Remove the main and tail rotor blades from the heli. Arm the flight controller. Prime the engine, start it and let it idle and warm up. If it is idling too slow and wants to quit, then your H_RSC_IDLE is too low and must set it higher. If the engine idles too fast and engages the clutch and starts turning the head, then the H_RSC_IDLE is too high and must be lowered. After you find the correct H_RSC_IDLE setting, disarm the flight controller. The engine should stop.
Put the main and tail rotor blades back on the heli. Arm the flight controller and start the engine, let it idle and warm up. The head should not turn except by some drag in the clutch bearing.
Turn on the Channel 8 throttle switch. The engine should speed up and engage the clutch and start turning the head and begin to accelerate smoothly over the next 40-45 seconds. Let it accelerate with the collective lever at or near zero pitch and see what you get for headspeed. If it’s too low adjust the H_RSC_POWER_LOW to a higher value. Turning off the Channel 8 throttle switch will return the engine to idle. Keep adjusting H_RSC_POWER_LOW until you get the correct headspeed for zero pitch. Depending on how you have your negative collective pitch set up, I would suggest setting H_RSC_POWER_NEGC to the same value as H_RSC_POWER_LOW for now.
H_RSC_POWER_HIGH must be set to a value that is higher than H_RSC_POWER_LOW to provide more throttle opening (torque) as you increase collective pitch. So it’s now time to test that. Start your engine, let it warm up, turn on the throttle switch and spool it up. Gently feed in collective pitch until it starts to get light on the skids. The engine should be maintaining speed and not bogging down, or speeding up, as you reach hover collective pitch. If it bogs down, increase the H_RSC_POWER_HIGH setting. If it speeds up too much reduce the H_RSC_POWER_HIGH setting. Typically, having the engine speed up a bit as you reach hover collective is more desirable than having it bog.
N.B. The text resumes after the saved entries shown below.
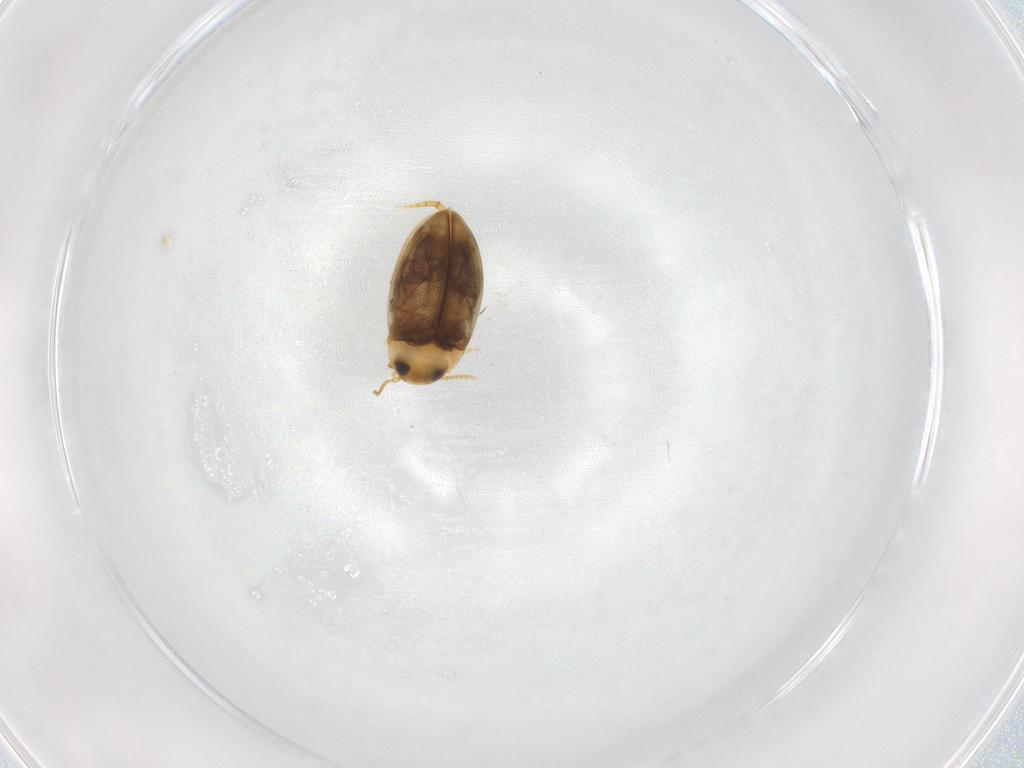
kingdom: Animalia
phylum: Arthropoda
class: Insecta
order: Coleoptera
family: Dytiscidae
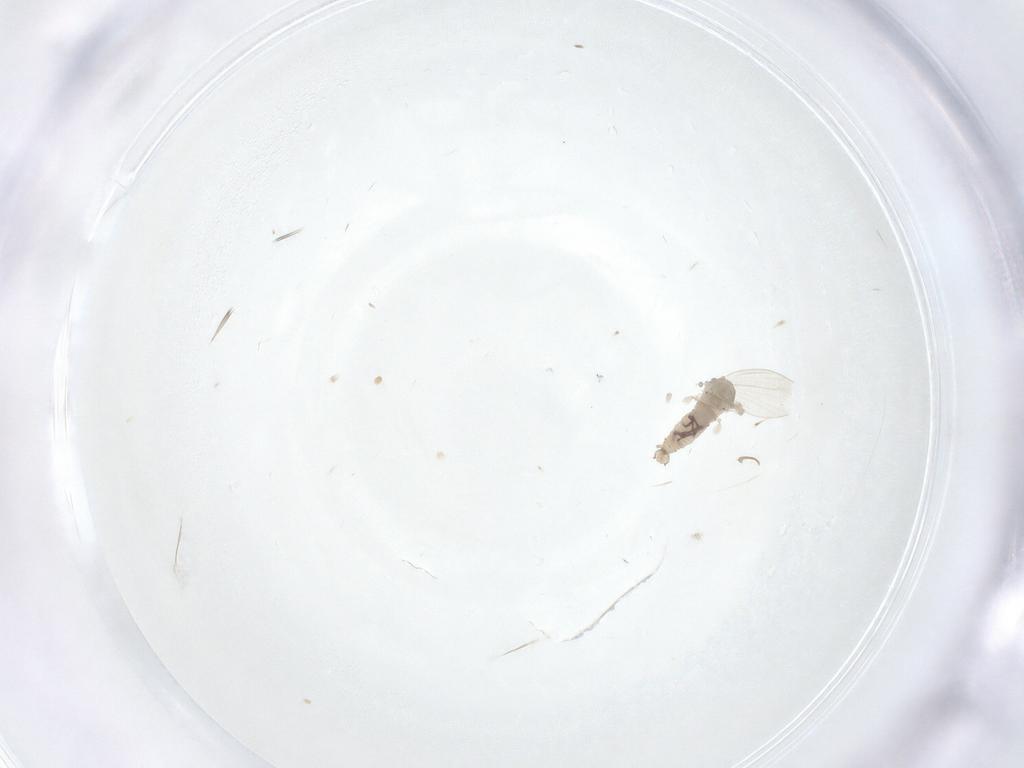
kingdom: Animalia
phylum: Arthropoda
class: Insecta
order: Diptera
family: Psychodidae
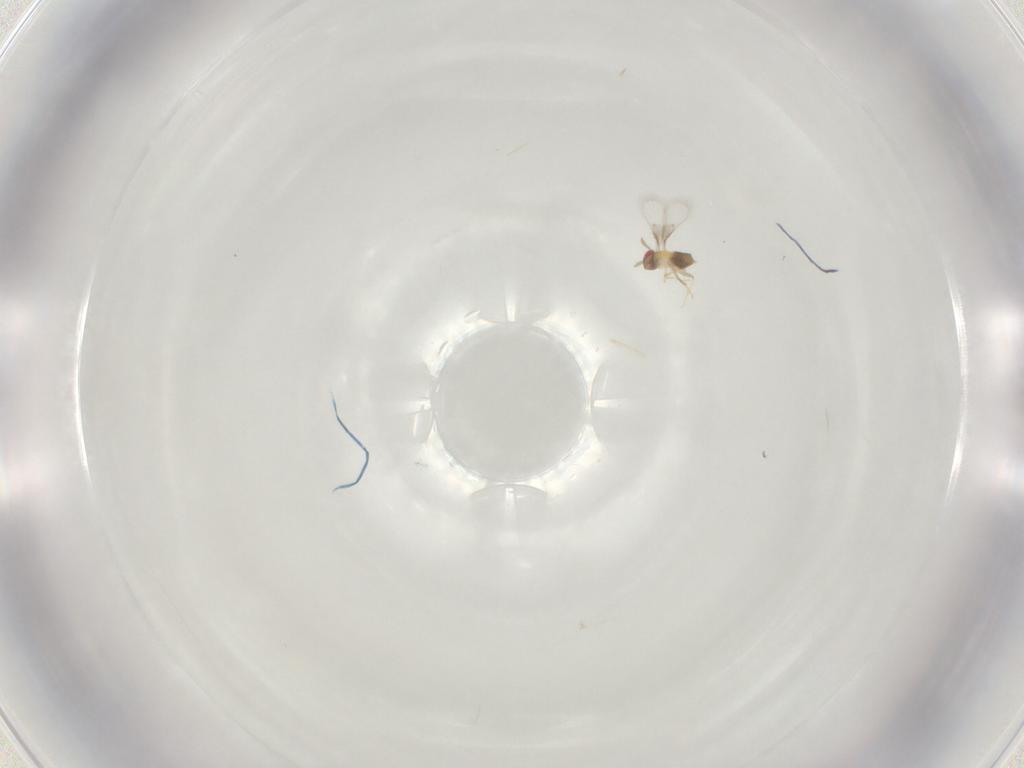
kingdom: Animalia
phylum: Arthropoda
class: Insecta
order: Hymenoptera
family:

Now that you have found a close H_RSC_POWER_HIGH setting, take off and hover the heli. Try some full collective pitch climbs from hover and see how much the engine bogs. If it bogs too much, increase the H_RSC_POWER_HIGH value. If you have a really “hot” engine with deep gearing and it speeds up when you do a full collective climb, then reduce the H_RSC_POWER_HIGH.
You should be close enough to tune the H_RSC_POWER settings to get it to run the way you want. And you can adjust the H_RSC_RAMP and H_RSC_RUNUP times to your liking as to how aggressive or gentle you want the engine to engage the clutch and spool up.
So to recap, the procedure to fly is to arm the flight controller, start the engine and let it warm up. Turn on the throttle switch and let it spool up, and you’re ready to fly. When you land, turn off the throttle switch and let the engine idle. Then shut it off by disarming the flight controller.
Without a governor on the engine, this is the only way I would recommend flying the heli with the MODE 3 throttle control. If you put a governor on it then we can do more advanced setup using either MODE 2 or MODE 1 with idleups. But with no governor the MODE 3 is the only one that will work for Auto flight if you lose radio contact with the heli.
Would you have few minutes to talk via phone? I have a fairly serious project and would like to get some feedback from you.
I am new to the site and do not see a method for a PM.
Absolutely. I will PM you with my phone number.
Thank you very much. Your answer is very careful. I’ll try it .
Please ask if you have a problem figuring it out. There’s a lot of settings to make there and it takes a bit of fiddling around without a governor to get it “right”. But it will work - I guarantee you it will. I think some improvements could be made to the three-point throttle curve because it’s hard to get it to fit the torque curve of most piston engines. I think you’ll find that you’ll have to allow a bit of engine speed-up from zero pitch to hover collective pitch when you adjust the H_RSC_POWER settings. And it won’t compensate very well for differences in payload without a using a governor.
I plan on looking at that part of the code when I get time. ArduPilot could use an internal governor function.